I remember (my memory, of course, may be faulty) that the behavior of the
client you cite from RFC 2462 was specified to avoid DoS attacks in which
rouge RAs with the M/O flags set to off would not cause hosts to stop using
DHCPv6.

- Ralph


At 03:02 PM 5/18/2004 +0900, JINMEI Tatuya / =?ISO-2022-JP?B?GyRCP0BMQEMjOkgbKEI=?= wrote:
>>>>> On Mon, 17 May 2004 15:04:17 -0400,
>>>>> Ralph Droms <[EMAIL PROTECTED]> said:

>> > 3. (optionally) make a separate document (standard or BCP) on how to
>> >    interact the protocols with these flags

> Can you give some examples of what conditions or interactions might be
> included in such a document?

It's just a rough sketch, but I'm currently thinking about a document
that describes

- how a host that implements DHCPv6 should behave.  The host would
  have an internal (conceptual) variable, controlling the policy about
  autoconfiguration, which should have at least three values:
  1: it should invoke DHCPv6 for address autoconfiguration regardless
     of the content of receiving RAs or the existence of RAs
  2: it should invoke DHCPv6 for address autoconfiguration if and only
     if it sees an RA changing the M bit from unset to set
  3: it should not invoke DHCPv6 for address autoconfiguration
     regardless of the content of receiving RAs or the existence of
     RAs
- same thing for a host that implements the "stateless" subset of
  DHCPv6 (RFC3736) for other configuration information.

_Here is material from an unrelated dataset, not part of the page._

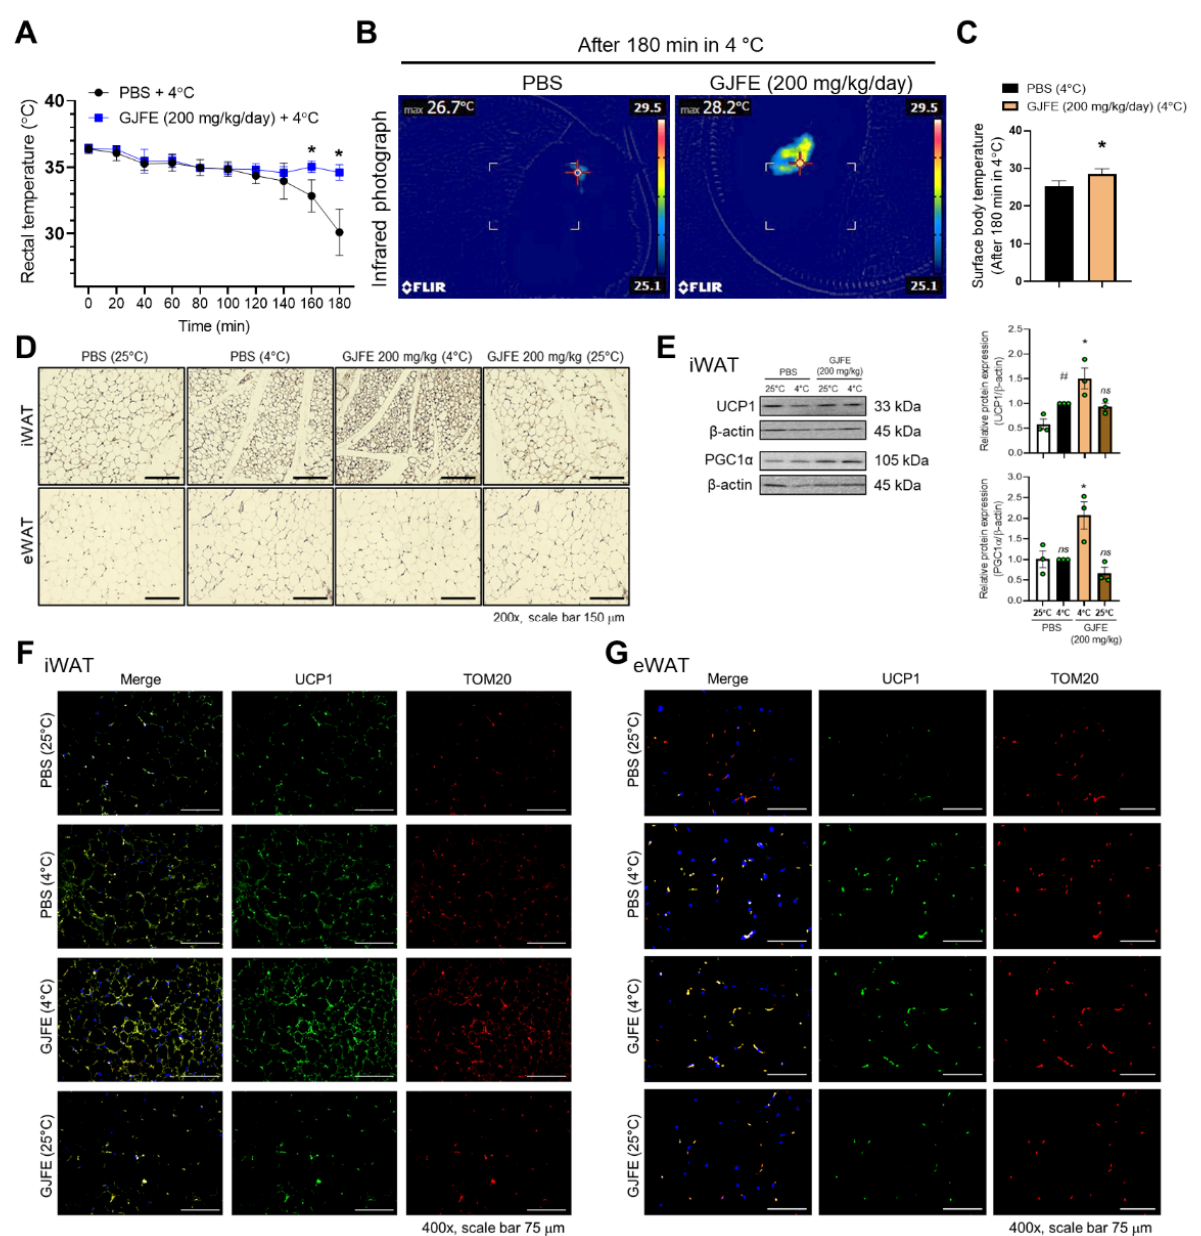
Figure 1. Effect of GJFE on non-shivering thermogenesis in cold-exposed C57BL/J mice. ( A ) Rectal temperature was measured at indicated time points in mice kept in 4 ◦ C or 25 ◦ C for 5 h. ( B ) A representative infrared thermal image and ( C ) average surface temperature are shown ( n = 5 per group). ( D ) Paraffin-embedded iWAT and eWAT were stained with H&E (magnification 200 × , scale bar 150 µ m). ( E ) Protein levels of UCP1 and PGC1 α were analyzed by Western blot analysis. The expression of UCP1 (green), TOM20 (red), and DAPI (blue) of ( F ) iWAT and ( G ) eWAT in cold-exposed mice were detected by immunofluorescence staining (magnification 400 × , scale bar 75 µ m). β -actin was used as a loading control for Western blot analysis. # p < 0.05 vs. PBS-fed mice kept in 25 ◦ C, * p < 0.05 vs. PBS-fed mice with cold exposure. ns, non-significant. GJFE, Gardenia jasminoides fruit extract.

The details can change based on further discussion, of course.  But at
the moment, I'd like to know if we can start editing rfc2462bis with
an expectation that we'll have some separate document like above.

And,

> What about the situation if the 'M' flag transitions from set to not set? I
> don't have a good answer off the top of my hear...perhaps this situation is
> an example of what should go into the BCP document you suggest?


Yes, probably.

BTW: RFC2462 currently says the transition from set to unset means
"nothing":

   If the value of the ManagedFlag
   changes from TRUE to FALSE, the host should continue running the
   stateful address autoconfiguration, i.e., the change in the value of
   the ManagedFlag has no effect.
   (Section 5.5.3)

Personally, I don't think this behavior makes much sense, but of
course we'll need to be careful if we try to change this (in the "BCP"
document, or wherever) since it may have an effect on existing
implementations.

                                        JINMEI, Tatuya
                                        Communication Platform Lab.
                                        Corporate R&D Center, Toshiba Corp.